• No results found

4.0 Inleiding

De relatie met God wordt beleefd door met God in gesprek te gaan. Mensen die niet hebben leren bidden, kunnen het moeilijk vinden om een levendig contact met God op te bouwen (Biesinger, 1998). Daardoor is het belangrijk dat kinderen leren al jong te bidden. De deelvraag die in dit hoofdstuk behandeld zal worden, is: ‘Welke aanzetten kunnen gegeven worden voor een leerlijn bidden door en met kinderen, gerelateerd aan de geloofsontwikkeling van kinderen?’

4.1 Betekenis van bidden

Als aan kinderen gevraagd wordt wat bidden is, zullen zij direct antwoorden: bidden is praten met God. Daar hebben ze natuurlijk gelijk in. Toch is het anders dan een gesprek van mens tot mens. Als eerste is er sprake van ongelijkwaardigheid, Hij als Schepper en wij als Zijn schepselen. Daarnaast spreken mensen wel in woorden tot God, maar God geeft vaak op andere manieren antwoord (Burger-Niemeijer et al., 2011). Verder is het belangrijk dat kinderen leren dat het er niet om gaat dat God in het gebed wordt ervaren, maar dat het een mogelijkheid is om Hem te leren kennen (Messelink, 2013). Hofland (1998) geeft aan dat leren bidden voor kinderen betekent dat ze: leren dat God onze Vader is; leren zich aan de Here toe te vertrouwen; door volwassenen worden geleid op de weg van het geloof, gemeenschap met de Here; leren dat God een heilig God is, die Zijn kinderen liefheeft. Dit vereist een waarheidsgetrouw godsbeeld (Briesinger, 1998).

4.2 Gebedsinhouden

Er zullen nu vier gebedsinhouden ter sprake komen met de afkorting ‘ABBA’: aanbidden, belijden, bedanken en aanroepen (Burger-Niemeijer et al., 2011). Nichols (2003) pleit ervoor om ook deze vaste volgorde in het gebed te gebruiken.

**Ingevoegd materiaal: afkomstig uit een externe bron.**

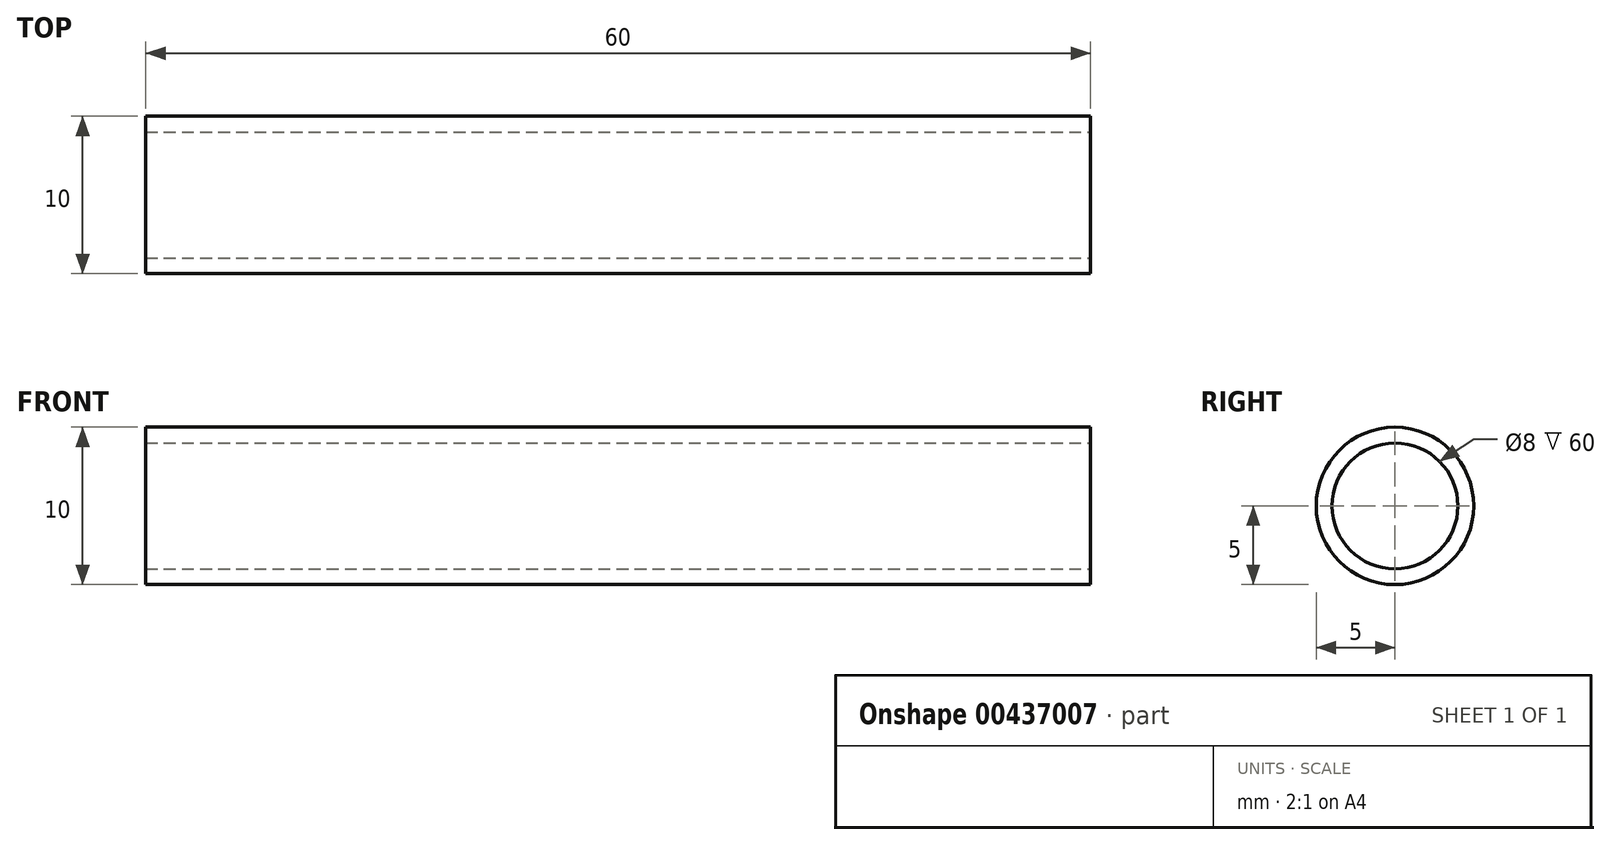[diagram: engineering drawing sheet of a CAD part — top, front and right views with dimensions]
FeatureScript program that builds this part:
annotation { "Feature Type Name" : "Feature", "Feature Type Description" : "" }
export const myFeature = defineFeature(function(context is Context, id is Id, definition is map)
    precondition{}
    {
        {
            var Q0;
            Q0=qCreatedBy(makeId("Top.planeOp"),FACE);
            var sketch = newSketch(context, id + "F0", { "sketchPlane" : qUnion([Q0])});
            skLineSegment(sketch, "E0", {"start": v(0, 5) * mm, "end": v(-60, 5) * mm});
            skLineSegment(sketch, "E1", {"start": v(-60, 5) * mm, "end": v(-60, 4) * mm});
            skLineSegment(sketch, "E2", {"start": v(-60, 4) * mm, "end": v(0, 4) * mm});
            skLineSegment(sketch, "E3", {"start": v(0, 0) * mm, "end": v(-50.95, 0) * mm, "construction": true});
            skLineSegment(sketch, "E4", {"start": v(0, 4) * mm, "end": v(0, 5) * mm});
            skSolve(sketch);
        }
        {
            var Q0;
            Q0 = qSketchRegion(id + "F0", true);
            var Q1;
            Q1=sQuery(id+"F0.wireOp",EDGE,"E3");
            revolve(context, id + "F1", {"entities" : qUnion([Q0]), "axis" : qUnion([Q1]), "revolveType" : RevolveType.FULL});
        }
    });
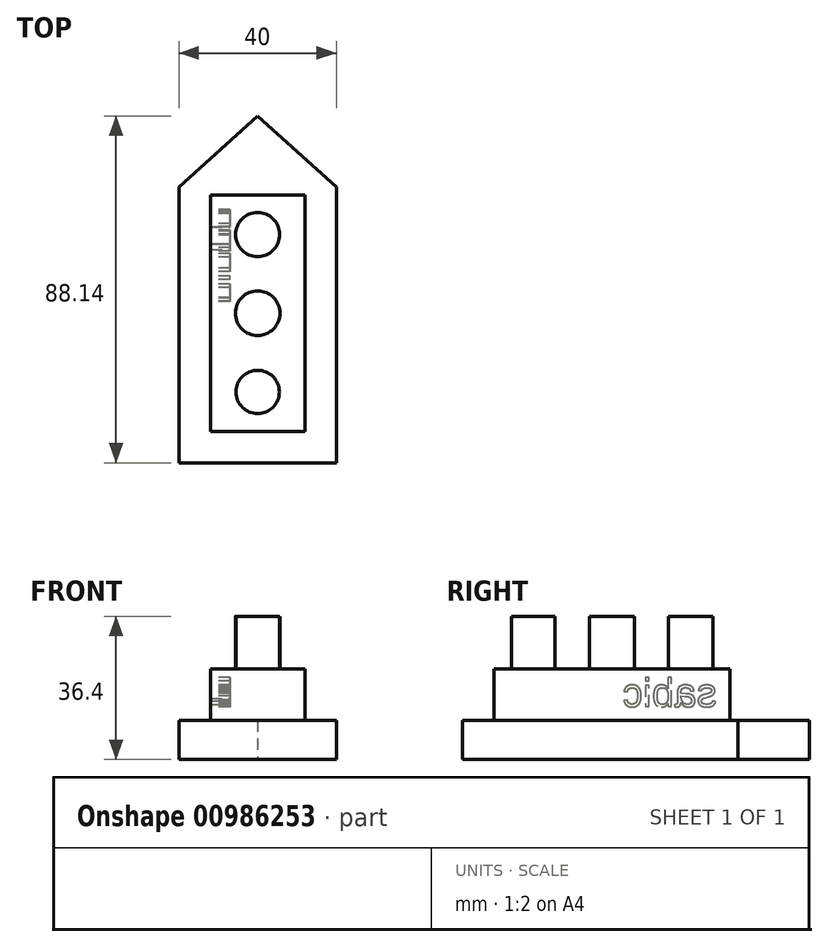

4.2.a Aanbidden: loven en prijzen

Lofprijs is het bidden waarin Gods naam, Zijn eigenschappen en Zijn karakter geprezen wordt (Nichols, 2003). Hierdoor wordt de aandacht op God gericht, in plaats van onszelf. Lofprijs is hierdoor onbaatzuchtig (Eastman, 1978). Door de aandacht op God te vestigen krijgt God een rechtmatige positie en de erkenning dat Hij alle touwtjes in handen heeft. Wanneer lofprijs een levenshouding wordt, wordt een immuniteit tegen aanvallen van de vijand ontwikkeld (Nichols, 2003).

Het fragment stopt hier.